──────── TEXT PROVIDED

Title: Re: New timing macros
Post by: daydreamer on May 24, 2022, 04:57:15 AM
Quote from: felipe on May 24, 2022, 04:01:59 AM
Hi all, long time since my last reply/post in the forum  :sad:. One question please: generally speaking, what would be more accurate to test performance in a windows program, counting cycles or counting time (with QueryPerformanceCounter)?
Welcome back felipe  :thumbsup:
Counting cycles,but invoke gettimemillis before and after easier to compare between your asm program and other languages timings for example very fast, huge fibonnaci calculations with matrices
http://masm32.com/board/index.php?topic=9773.0 (http://masm32.com/board/index.php?topic=9773.0)

Title: Re: New timing macros
Post by: jj2007 on May 24, 2022, 06:39:49 AM
Quote from: felipe on May 24, 2022, 04:01:59 AMcounting cycles or counting time

Time varies with cpu speed, cycles don't.

Quote from: daydreamer on May 24, 2022, 04:57:15 AMinvoke gettimemillis before and after

Interesting, can you post an example using gettimemillis?
Title: Re: New timing macros
Post by: felipe on May 24, 2022, 07:24:07 AM
This is an interesting topic. Let me put a quote from a page of intel about clock cycles to help a little bit to new ones (like my self  :toothy:):

QuoteSometimes, multiple instructions are completed in a single clock cycle; in other cases, one instruction might be handled over multiple clock cycles. Since different CPU designs handle instructions differently, it's best to compare clock speeds within the same CPU brand and generation.

For example, a CPU with a higher clock speed from five years ago might be outperformed by a new CPU with a lower clock speed, as the newer architecture deals with instructions more efficiently. An X-series Intel® processor might outperform a K-series processor with a higher clock speed, because it splits tasks between more cores and features a larger CPU cache. But within the same generation of CPUs, a processor with a higher clock speed will generally outperform a processor with a lower clock speed across many applications. This is why it's important to compare processors from the same brand and generation.

https://www.intel.com/content/www/us/en/gaming/resources/cpu-clock-speed.html (https://www.intel.com/content/www/us/en/gaming/resources/cpu-clock-speed.html)
Title: Re: New timing macros
Post by: hutch-- on May 24, 2022, 07:37:19 AM
Hi felipe,

Don't be lead astray, the only reliable timing technique is real time[tm]. Any recent CPU does many things that effect trying to perform close range timings, variable frequency depending on load, OS ring0 over-rides, core sharing, CPU time slicing, CPU hardware differences etc etc etc ....

Timing is at best unreliable due to these factors and the best I have come up with over many years is to design each test to match the algo's usage. Run the test for long enough, (over 1 second usually does the job). With the choice of attack speed versus sustained data transfer and everything inbetween.

────────────────

▸ PROBLEM A
Print the passage of the forum thread on timing that runs from "Quote from: daydreamer" through "CPU brand and generation.".
▸ PROBLEM B
Answer these questions from the forum thread on timing:
(i) According to jj2007, which one varies with CPU speed, time or cycles?
(ii) How long does hutch-- say a test should usually run?
(iii) According to the quote from Intel, within what is it best to compare clock speeds?
Answer using only the forum thread on timing.

──────── DATA FOR REVIEW

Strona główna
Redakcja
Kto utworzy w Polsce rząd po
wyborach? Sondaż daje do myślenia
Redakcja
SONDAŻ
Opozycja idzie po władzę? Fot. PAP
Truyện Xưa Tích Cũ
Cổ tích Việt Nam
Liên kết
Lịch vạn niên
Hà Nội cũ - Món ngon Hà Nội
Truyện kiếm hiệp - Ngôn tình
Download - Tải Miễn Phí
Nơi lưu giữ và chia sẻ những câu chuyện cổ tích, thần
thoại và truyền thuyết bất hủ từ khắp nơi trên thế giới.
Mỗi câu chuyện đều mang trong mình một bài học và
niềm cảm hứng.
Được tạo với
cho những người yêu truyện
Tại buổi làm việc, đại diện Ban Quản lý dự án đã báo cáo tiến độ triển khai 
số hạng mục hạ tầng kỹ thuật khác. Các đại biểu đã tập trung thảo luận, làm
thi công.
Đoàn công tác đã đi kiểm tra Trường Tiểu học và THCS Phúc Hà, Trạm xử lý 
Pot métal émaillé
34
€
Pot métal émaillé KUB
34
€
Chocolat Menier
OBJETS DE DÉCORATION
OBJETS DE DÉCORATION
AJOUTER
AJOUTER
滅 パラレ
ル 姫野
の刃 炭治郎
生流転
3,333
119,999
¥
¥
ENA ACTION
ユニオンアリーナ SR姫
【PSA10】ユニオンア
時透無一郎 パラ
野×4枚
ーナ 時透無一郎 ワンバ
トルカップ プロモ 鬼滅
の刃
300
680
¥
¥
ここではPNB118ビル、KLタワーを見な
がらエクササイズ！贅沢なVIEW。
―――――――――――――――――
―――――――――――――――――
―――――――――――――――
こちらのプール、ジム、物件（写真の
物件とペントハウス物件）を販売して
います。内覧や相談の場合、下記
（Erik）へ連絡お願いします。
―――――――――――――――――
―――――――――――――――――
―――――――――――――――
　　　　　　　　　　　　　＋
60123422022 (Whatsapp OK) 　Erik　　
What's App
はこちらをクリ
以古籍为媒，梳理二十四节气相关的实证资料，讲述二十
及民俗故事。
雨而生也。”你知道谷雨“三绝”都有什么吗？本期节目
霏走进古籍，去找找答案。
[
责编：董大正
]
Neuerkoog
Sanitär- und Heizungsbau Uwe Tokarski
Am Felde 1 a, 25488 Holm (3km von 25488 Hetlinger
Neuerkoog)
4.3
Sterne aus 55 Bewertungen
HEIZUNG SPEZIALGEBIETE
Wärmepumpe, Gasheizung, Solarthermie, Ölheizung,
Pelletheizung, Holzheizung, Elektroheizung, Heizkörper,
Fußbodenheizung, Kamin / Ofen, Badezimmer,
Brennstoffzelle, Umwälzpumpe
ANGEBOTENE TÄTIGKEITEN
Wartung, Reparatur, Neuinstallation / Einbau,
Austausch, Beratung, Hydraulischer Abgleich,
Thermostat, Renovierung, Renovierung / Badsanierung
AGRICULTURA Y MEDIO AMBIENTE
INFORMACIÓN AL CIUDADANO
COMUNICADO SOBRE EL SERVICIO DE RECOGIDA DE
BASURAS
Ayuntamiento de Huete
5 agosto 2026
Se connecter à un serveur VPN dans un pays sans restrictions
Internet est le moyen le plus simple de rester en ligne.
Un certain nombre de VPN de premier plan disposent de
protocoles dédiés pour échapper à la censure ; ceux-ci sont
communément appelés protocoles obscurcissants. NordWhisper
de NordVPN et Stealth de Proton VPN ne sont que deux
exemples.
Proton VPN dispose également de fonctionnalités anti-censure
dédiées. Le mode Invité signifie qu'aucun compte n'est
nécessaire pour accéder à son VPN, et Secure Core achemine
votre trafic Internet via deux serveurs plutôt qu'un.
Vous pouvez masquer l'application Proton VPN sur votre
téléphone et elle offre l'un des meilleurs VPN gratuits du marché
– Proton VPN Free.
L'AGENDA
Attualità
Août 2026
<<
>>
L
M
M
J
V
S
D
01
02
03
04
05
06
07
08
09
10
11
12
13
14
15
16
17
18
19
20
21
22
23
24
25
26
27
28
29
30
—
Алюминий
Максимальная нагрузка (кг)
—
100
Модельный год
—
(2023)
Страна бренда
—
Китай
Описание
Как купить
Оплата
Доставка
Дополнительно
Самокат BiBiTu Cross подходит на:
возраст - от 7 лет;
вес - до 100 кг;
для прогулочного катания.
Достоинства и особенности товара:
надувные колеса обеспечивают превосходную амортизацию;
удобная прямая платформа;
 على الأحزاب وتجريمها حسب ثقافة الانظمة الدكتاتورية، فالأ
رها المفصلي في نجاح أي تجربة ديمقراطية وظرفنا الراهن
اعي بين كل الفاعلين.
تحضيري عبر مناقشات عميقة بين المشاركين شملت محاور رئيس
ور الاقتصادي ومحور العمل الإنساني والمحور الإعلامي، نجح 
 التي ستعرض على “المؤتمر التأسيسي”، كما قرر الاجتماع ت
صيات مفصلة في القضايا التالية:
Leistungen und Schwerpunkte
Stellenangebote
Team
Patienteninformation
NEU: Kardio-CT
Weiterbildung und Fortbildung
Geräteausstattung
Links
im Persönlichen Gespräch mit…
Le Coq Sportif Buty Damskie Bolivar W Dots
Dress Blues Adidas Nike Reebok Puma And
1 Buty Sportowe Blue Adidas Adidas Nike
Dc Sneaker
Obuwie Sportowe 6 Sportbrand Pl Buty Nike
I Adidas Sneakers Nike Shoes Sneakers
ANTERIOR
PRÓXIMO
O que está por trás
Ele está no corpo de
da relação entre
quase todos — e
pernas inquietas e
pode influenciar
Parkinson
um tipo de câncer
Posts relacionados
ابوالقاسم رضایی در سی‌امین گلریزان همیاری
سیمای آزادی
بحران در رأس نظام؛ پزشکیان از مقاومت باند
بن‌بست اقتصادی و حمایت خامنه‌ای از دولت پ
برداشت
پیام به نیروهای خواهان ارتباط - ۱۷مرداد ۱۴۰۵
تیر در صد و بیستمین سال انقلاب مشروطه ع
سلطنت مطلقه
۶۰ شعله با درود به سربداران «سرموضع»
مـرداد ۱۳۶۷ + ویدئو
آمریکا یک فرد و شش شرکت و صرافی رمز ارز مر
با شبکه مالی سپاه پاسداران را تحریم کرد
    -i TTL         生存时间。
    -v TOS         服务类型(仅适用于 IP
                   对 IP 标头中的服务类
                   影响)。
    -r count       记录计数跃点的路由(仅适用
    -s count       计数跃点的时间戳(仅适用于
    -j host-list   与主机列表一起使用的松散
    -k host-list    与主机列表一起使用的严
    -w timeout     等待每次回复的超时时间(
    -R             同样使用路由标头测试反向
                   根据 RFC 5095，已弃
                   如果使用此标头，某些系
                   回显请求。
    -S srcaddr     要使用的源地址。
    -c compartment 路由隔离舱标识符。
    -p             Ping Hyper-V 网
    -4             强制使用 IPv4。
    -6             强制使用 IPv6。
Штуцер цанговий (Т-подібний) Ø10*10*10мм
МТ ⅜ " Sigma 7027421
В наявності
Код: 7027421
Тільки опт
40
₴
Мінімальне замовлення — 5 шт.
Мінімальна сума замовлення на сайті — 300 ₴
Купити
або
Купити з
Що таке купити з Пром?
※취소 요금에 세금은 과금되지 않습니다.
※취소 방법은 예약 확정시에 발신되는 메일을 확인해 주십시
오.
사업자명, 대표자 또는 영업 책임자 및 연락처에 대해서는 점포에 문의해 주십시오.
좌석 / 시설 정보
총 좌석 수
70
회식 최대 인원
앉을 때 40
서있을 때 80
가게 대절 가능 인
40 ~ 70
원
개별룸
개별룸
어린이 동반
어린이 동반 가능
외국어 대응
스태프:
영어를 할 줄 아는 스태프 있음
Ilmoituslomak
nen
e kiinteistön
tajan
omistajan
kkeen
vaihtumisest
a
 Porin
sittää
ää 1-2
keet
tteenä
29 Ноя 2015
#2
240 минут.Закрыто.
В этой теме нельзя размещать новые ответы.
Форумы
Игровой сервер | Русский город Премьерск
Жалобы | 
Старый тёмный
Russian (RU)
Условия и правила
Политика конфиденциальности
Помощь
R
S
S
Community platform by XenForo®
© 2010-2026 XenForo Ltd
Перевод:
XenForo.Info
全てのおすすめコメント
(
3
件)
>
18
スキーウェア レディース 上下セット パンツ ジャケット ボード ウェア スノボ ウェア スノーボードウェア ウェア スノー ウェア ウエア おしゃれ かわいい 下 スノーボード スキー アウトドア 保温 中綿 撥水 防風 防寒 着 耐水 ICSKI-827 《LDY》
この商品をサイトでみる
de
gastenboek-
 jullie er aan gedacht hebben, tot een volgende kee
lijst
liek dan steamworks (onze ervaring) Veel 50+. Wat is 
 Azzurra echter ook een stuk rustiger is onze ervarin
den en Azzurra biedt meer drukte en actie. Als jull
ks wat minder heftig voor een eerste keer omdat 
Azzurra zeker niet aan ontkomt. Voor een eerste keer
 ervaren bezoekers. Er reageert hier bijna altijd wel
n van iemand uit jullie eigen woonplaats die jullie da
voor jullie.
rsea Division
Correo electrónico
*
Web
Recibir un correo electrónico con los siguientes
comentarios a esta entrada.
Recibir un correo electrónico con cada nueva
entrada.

────────────────

▸ ANSWER SECTION A
Quote from: daydreamer on May 24, 2022, 04:57:15 AMinvoke gettimemillis before and after

Interesting, can you post an example using gettimemillis?
Title: Re: New timing macros
Post by: felipe on May 24, 2022, 07:24:07 AM
This is an interesting topic. Let me put a quote from a page of intel about clock cycles to help a little bit to new ones (like my self  :toothy:):

QuoteSometimes, multiple instructions are completed in a single clock cycle; in other cases, one instruction might be handled over multiple clock cycles. Since different CPU designs handle instructions differently, it's best to compare clock speeds within the same CPU brand and generation.

▸ ANSWER SECTION B
(i) Time varies with CPU speed; cycles don't.
(ii) Over 1 second.
(iii) Within the same CPU brand and generation.